Would storing hydrogen in a safe form like water not be more economical? then all they would have to do is separate the hydrogen in the engine, there is technology that already does this efficiently, I suppose they’re just making the process more complex to monopolize an energy source that would be sold to the consumer, they cant do that with water without heavily regulating and taxing it.
The problem with Hydrogen is the amount of energy needed to harvest hydrogen. Obviously hydrogen is abundant in water, but we need electricity to separate the hydrogen from the oxygen… so we are still stuck with where that electricity comes from.
The laws of thermodynamics rule out using hydrogen fuel cells to harvest hydrogen.
LarryD (http://wattsupwiththat.com/2011/08/30/fuel-cells-get-the-dynamite-treatment/#comment-732466) and several others have highlighted the central problem: hydrogen is not an energy source.
Here’s a simple test for this hydrogen proposal and any other: Use the energy generated from the hydrogen to power the whole process, beginning with the initial creation of the hydrogen. If the complete cycle delivers excess usable energy economically, then and only then are you in business.
PS. I recently wrote to a university being scammed by a “perpetual energy” merchant, urging them to test the complete cycle before committing funds. I don’t think they even understood what I was saying, and they were a university. Does the education system still teach anything useful?

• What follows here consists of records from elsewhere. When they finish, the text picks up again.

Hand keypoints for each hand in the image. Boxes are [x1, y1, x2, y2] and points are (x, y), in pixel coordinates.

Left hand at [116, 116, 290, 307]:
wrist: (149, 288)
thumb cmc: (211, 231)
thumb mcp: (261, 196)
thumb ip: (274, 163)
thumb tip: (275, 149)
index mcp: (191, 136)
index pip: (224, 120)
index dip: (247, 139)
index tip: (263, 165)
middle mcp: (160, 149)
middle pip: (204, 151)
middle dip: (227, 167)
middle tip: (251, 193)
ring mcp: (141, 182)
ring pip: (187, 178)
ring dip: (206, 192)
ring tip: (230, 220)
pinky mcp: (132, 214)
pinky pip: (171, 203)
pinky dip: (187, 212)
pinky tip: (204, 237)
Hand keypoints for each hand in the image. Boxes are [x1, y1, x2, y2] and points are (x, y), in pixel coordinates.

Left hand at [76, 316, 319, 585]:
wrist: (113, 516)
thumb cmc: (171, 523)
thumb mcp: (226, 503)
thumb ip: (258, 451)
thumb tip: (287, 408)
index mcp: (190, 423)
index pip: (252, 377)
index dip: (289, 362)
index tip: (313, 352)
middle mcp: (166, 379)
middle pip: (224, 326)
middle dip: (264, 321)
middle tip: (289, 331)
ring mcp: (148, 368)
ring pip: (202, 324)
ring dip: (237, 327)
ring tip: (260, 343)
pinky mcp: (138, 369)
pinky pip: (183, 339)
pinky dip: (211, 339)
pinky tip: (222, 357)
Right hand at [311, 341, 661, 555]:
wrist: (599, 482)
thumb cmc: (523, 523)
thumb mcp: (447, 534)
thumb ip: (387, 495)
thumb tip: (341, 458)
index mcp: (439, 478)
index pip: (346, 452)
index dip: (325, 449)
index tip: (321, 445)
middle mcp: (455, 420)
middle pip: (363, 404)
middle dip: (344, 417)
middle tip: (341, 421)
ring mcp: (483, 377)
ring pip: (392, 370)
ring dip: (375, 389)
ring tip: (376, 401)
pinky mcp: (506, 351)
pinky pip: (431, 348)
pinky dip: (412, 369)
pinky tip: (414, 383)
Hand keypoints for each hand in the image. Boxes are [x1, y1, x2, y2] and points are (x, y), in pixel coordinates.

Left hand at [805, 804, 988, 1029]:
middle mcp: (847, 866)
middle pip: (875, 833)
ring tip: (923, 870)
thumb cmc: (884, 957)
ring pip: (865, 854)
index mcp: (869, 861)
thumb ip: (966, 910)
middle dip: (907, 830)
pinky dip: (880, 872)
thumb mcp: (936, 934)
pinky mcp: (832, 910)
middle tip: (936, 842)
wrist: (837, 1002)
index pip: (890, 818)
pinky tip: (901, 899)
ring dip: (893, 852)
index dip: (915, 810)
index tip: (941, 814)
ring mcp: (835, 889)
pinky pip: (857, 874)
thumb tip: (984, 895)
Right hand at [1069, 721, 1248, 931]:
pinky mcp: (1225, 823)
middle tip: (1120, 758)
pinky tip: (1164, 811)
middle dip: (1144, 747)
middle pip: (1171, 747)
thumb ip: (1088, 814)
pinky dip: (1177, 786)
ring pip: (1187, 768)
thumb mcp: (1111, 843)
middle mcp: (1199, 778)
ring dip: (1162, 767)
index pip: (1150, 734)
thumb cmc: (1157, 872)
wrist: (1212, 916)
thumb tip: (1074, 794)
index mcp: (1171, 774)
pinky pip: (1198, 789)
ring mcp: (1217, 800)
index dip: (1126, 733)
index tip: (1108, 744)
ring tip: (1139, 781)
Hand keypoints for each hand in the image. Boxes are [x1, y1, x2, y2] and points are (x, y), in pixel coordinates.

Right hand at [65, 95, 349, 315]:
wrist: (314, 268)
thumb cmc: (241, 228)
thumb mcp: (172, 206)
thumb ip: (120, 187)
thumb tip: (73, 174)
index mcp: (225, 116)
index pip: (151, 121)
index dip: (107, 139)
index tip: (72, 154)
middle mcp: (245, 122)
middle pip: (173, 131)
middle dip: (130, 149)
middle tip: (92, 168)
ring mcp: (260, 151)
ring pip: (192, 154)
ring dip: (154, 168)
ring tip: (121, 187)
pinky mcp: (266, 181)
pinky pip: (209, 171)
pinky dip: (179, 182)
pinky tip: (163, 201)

One danger of Hydrogen, which has not been mentioned, is that it can autoignite when leaked from a pressurized reservoir. Don’t know what kind of pressures are involved in the Ammonia Borane storage medium, so this might not be an issue with vehicles using this system. However, storage, transportation and distribution of H2 would almost certainly require that the gas be highly compressed and/or liquified, and in these circumstances the danger of autoignition from a leak is definitely present.
Although the dangers of H2 explosions and fires are often overstated, the very wide limits of flammability and the possibility of ignition without an outside source mean that there are some real hazards that must be dealt with.
Some great answers above re: dangers of hydrogen. I don’t believe that anyone mentioned that hydrogen is odorless and tasteless and invisible like natural gas. Unfortunately, it cannot be odorized because of its high storage pressure and one really doesn’t want to expose fuel cells anyway to sulfur compounds, for example mercaptans, or sulfides.
In any case, here is an experment that one can do at least once if you do it in the right order. Pour diesel into a beaker and ignite it with a Bic lighter. You might get something like a candle flame if it does indeed ignite. Next do the same with a beaker of gasoline. The immediate ignition might burn the hairs off your hand and arm but then it will burn wildly, but still not too dangerous.
Open a lecture bottle of hydogen into a beaker and light it, most likely you will be killed unless you were able to close the valve. Of course if the tank had ruptured, closing it is not possible.
Mike Jonas says (August 31, 2011 at 9:34 am): “LarryD and several others have highlighted the central problem: hydrogen is not an energy source.”
Right, it’s a way of storing energy. Big deal. So are fossil fuels (nature’s way of storing sunlight that fell on the Earth millions of years ago) and so is uranium (nature’s way of storing the energy of a supernova billions of years ago). The question here is cost. For example, in the future when fossil fuel becomes prohibitively expensive and the world goes nuclear, will it be cheaper to produce hydrogen (at a net energy loss) to fuel vehicles, or will it be cheaper to produce electricity (at a net energy loss) to power vehicles?
@Gary Young Hladik Driving in Boston traffic, I would rather have a battery get broken than a container of CNG or H2. They love to travel at 70+ mph 1 car length back around here.